= Alexander Ledkovsky =

German-American composer

Alexander Borisovich Ledkovsky (June 3, 1944 – December 24, 2004) was an American conductor, composer, and music editor of Russian descent.

==Life==
Alexander Ledkovsky was born in Teupitz, Germany during war-time to parents Marina Viktorovna Ledkovsky (née Fasolt) and Boris Mikhailovich Ledkovsky, a prominent choral director and composer/arranger of Russian Orthodox Church music.

Having emigrated to the United States in 1951, Alexander was educated at Trinity School and Columbia University, where he earned a B.A. in Music. Although he developed a successful career as a computer expert and software developer, his life's love was his work as a musician of the Russian Orthodox Church.

Having studied choir direction both at university and under his father's tutelage, he took on responsibilities as assistant choirmaster at the Russian Orthodox Synod Cathedral "Our Lady of the Sign" located on Park Avenue at 93rd Street in New York. He also ran a secondary choir for the cathedral's English-speaking parish in the late 1960s.

When his father's health declined, Alexander assumed full responsibility for the Russian Orthodox Church Outside Russia (ROCOR)'s flagship choir, on Forgiveness Sunday in 1975. He held this post until his own declining health forced him to relegate responsibilities to assistants in 2002.

==Musical work==
During his tenure, which lasted more than a quarter-century, Alexander Ledkovsky led a number of unique projects, including concerts at Lincoln Center, performances at Carnegie Hall (in cooperation with the Russian Choral Society and the Opera Orchestra of NY), and a number of grand occasions at the cathedral, such as the canonization of the New Martyrs of Russia in 1981, the funeral of Metropolitan Philaret and the memorial services and funerals of many renowned members of the Russian emigrate community, such as choreographer George Balanchine.

Under Alexander Ledkovsky's direction, the choir produced two compact disc recordings in 1994: "All-Night Vigil for 700 Years of the Our Lady of Kursk Icon" and "Celebrating the Composer's Centennial: Divine Liturgy of Boris M. Ledkovsky"

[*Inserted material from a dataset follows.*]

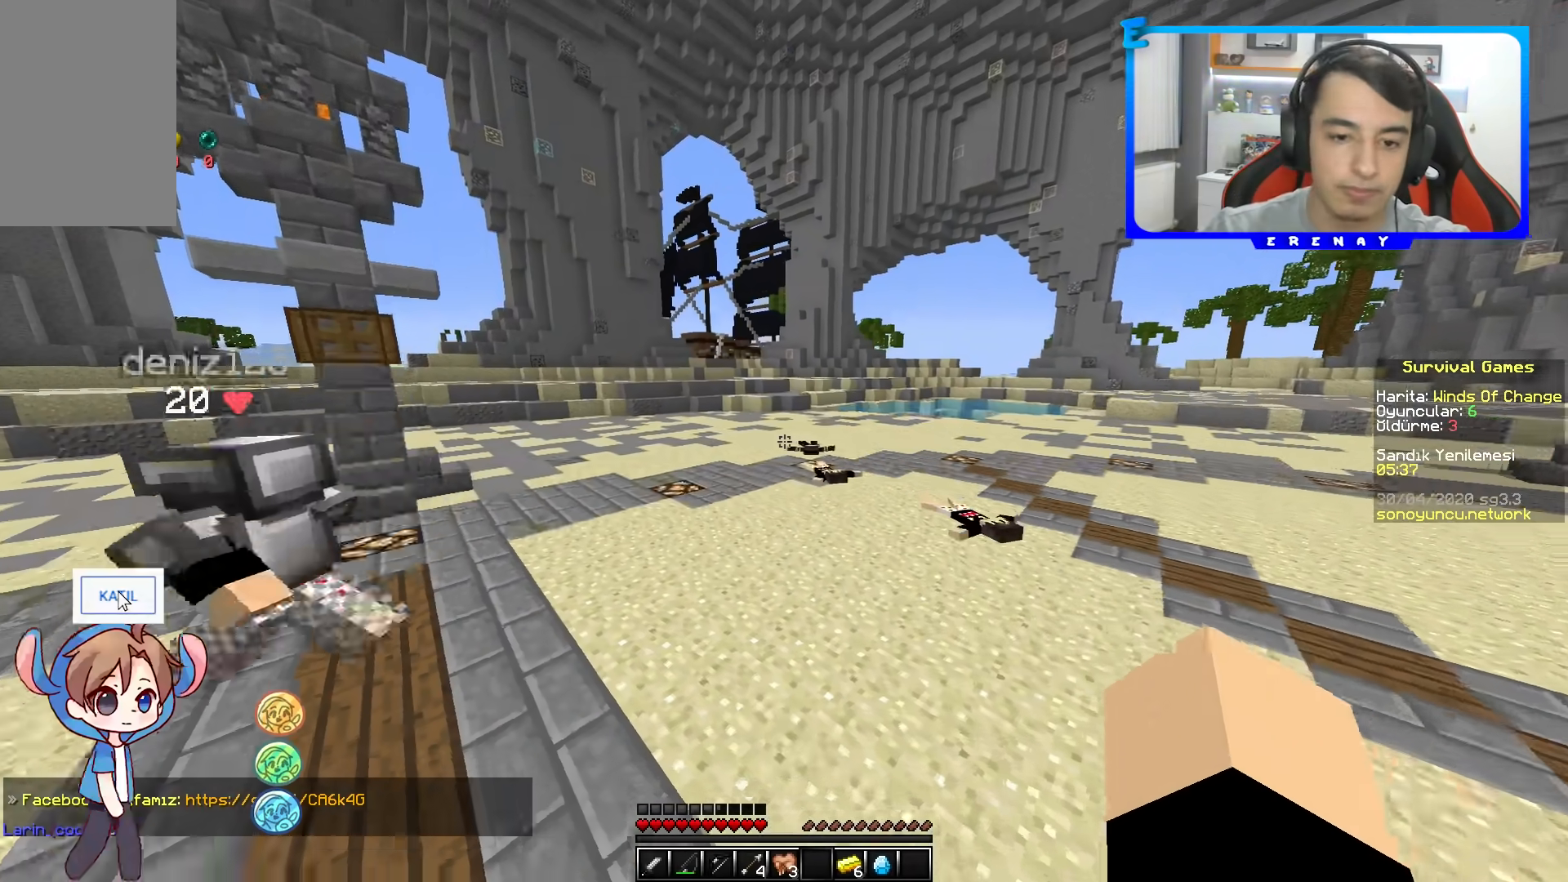
{"keys": ["a", "w"], "mouse": [], "events": [[17, "space", "up"], [483, "w", "down"]]}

In 1999, Ledkovsky launched one of the first websites devoted to online publication of music scores of Russian Orthodox Church Music, www.rocm.org. Although he fell ill with cancer that same year, and succumbed to the disease within five years, Ledkovsky was astonishingly productive in his work to create and publish numerous liturgical scores, including music for the full services of each of the services of the complete cycle of Orthodox Feasts.

After a struggle with head and neck cancer, Ledkovsky died in his home on Christmas Eve, 2004. His funeral was served by three bishops (ROCOR Metropolitan Laurus, Bishop Gabriel of Manhattan and Bishop Peter of Cleveland) more than a dozen priests, several deacons, and a chorus of more than 100 singers, some of them travelling far distances to pay him homage.